El nieto recuperado pinta el cuadro de ese encuentro postergado por tres décadas: “Caminaba muy poquito por la edad que tenía, así que estaba sentadita esperándome. Me dio un beso, un abrazo, lloramos. Conoció a mis hijos, a mi esposa –Ana Laura-. Fue algo muy lindo, único realmente”.

Vía México   

El otro anhelo de Goya Martínez Aranda era ir a México y conversar cara a cara con las raíces de su mamá, para sentir que la abrazaba al menos por unos segundos.    


“Empezamos a juntar todo el dinero que pudiéramos para viajar. En marzo del año pasado viajamos a México y conocí a toda mi familia materna” –dos tías y dos tíos- con quienes dice que tiene también una excelente relación.
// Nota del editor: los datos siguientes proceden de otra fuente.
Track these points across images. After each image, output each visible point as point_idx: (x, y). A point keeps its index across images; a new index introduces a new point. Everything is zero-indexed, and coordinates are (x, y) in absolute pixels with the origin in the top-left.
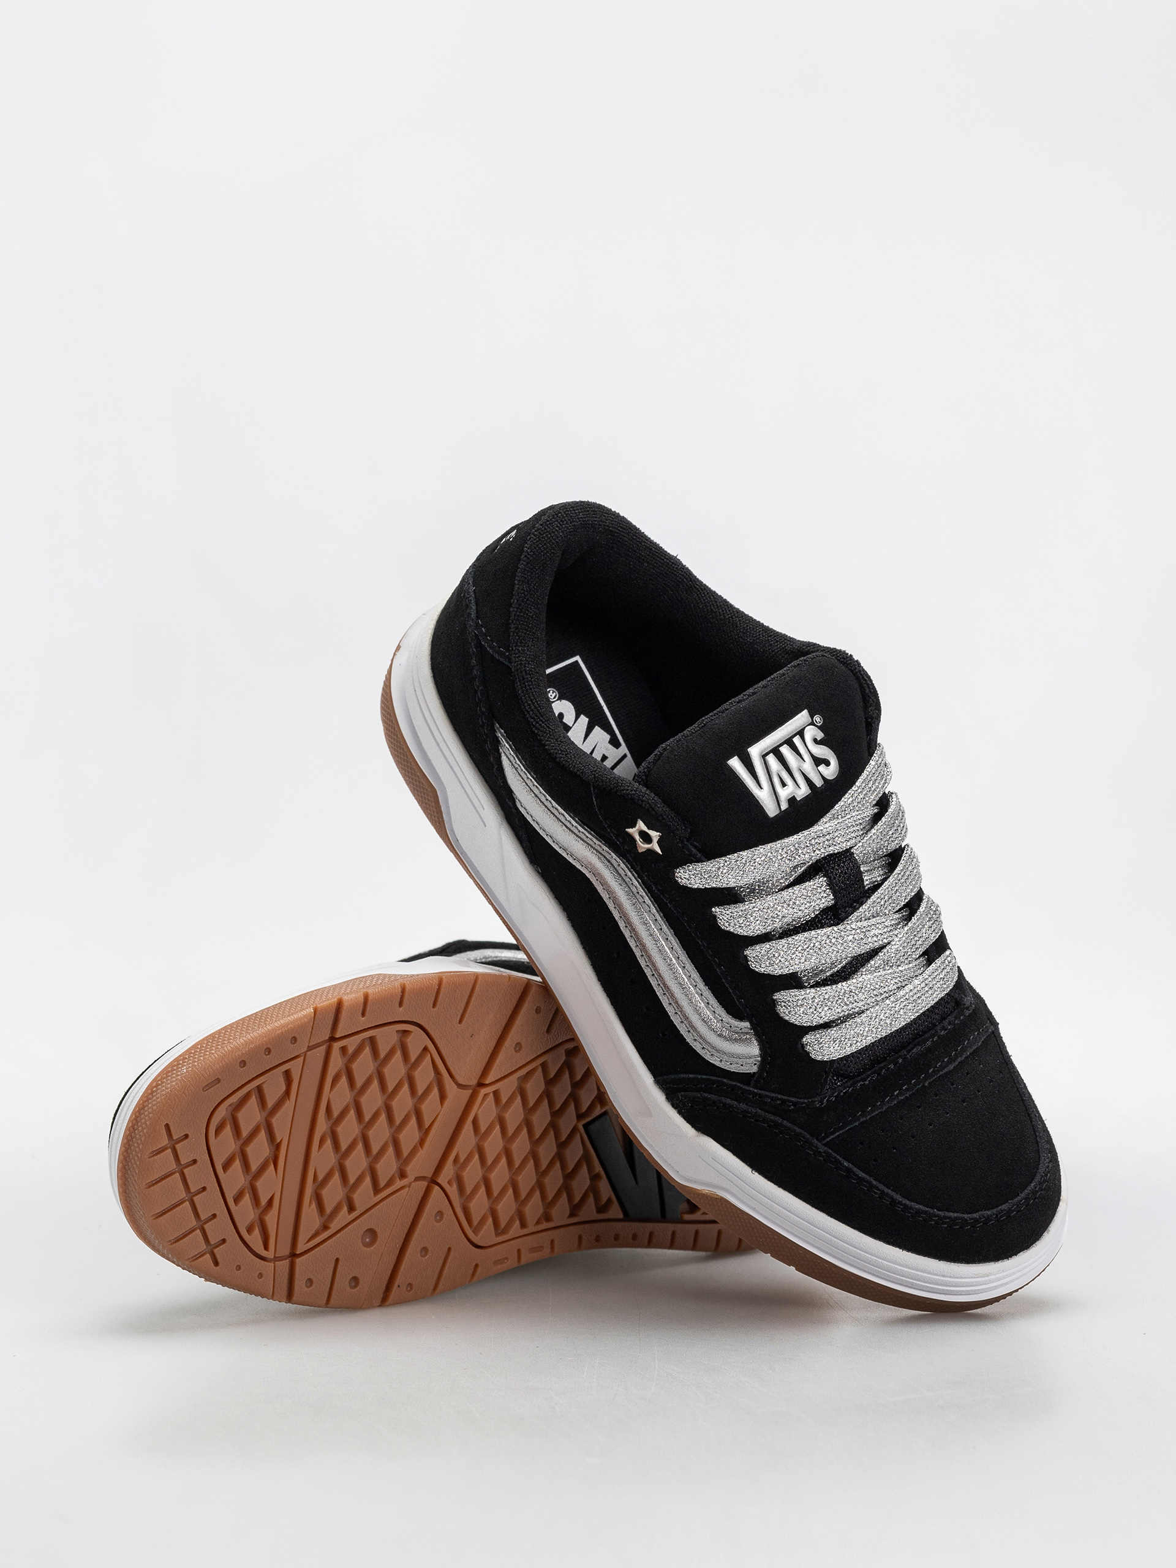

A tal punto que este año “ellos han venido a visitarme. Así que estamos muy felices con los encuentros con la familia”.  

Papá y mamá         

“Cuando me encuentran, me dan una caja que es de Abuelas y tenía todo un material biográfico, con CD, casetes y fotos en donde estaba contada la historia de mi viejo en crudo, tal cual era”, dice Carlos. Y se sumerge de nuevo en esa caja-mundo: “Ahí encontré un montón de cosas y después me fui encontrando con un montón de gente y un montón de testimonios”.

Alguien sabe conscientemente cómo fue un momento importante de su vida y hasta guarda en el almacén de los recuerdos del corazón esa instantánea: “Me llegué a encontrar en Buenos Aires con una chica que cuando yo era recién nacido ella tenía unos 6 años y hasta se acordaba de cuando me bautizaron en España”.

“La parte que me faltaba conocer era la de mamá, porque ella no había estado nunca en Argentina. Terminé de reconstruir su historia cuando viajamos a México. Uno se reconoce en diez mil cosas”, rememora.


Carlos dice que físicamente es muy parecido a sus hermanos Emilio y Juan Manuel –son hermanos 
por parte del padre-, pero que tiene rasgos personales de las dos familias paternas, que es católico practicante igual como lo eran ellos, que ahora entiende que su fuerte carácter se lo debe a la herencia de su papá y que le interesan muchos los libros y el estudio, como su mamá.

La edad en la que Carlos se enteraba que no era Carlos es la misma edad en la que sus padres desaparecieron, dejaron de estar, cuando se los comió ese engranaje siniestro y desalmado. Ahora el joven de 37 años hace un alto en la charla y aclara que no hay como “crecer y vivir en la verdad”, que no hay “mejor forma de gobierno que la democracia” y que no vale cansarse de repetir la frase “nunca más”.

Su vida es una historia de carne y hueso, de venas abiertas de nuestra Argentina doliente. Pero hoy se topó con la felicidad, “esa alegría que uno encuentra con el tiempo, cuando termina de digerir todo”. Es 2016 y Carlos se mira al espejo, se reconoce, arma el rompecabezas de su vida y observa cómo cada pieza encaja con justeza. Mira a sus hijos y se reconoce en ellos, mira a sus hermanos y sabe quién es. Su abuelita de 94 años lo conoció, lo abrazo como si tuviera a ese bebé de un año en brazos y se fue para siempre hace tres meses. Había vivido para esperarlo.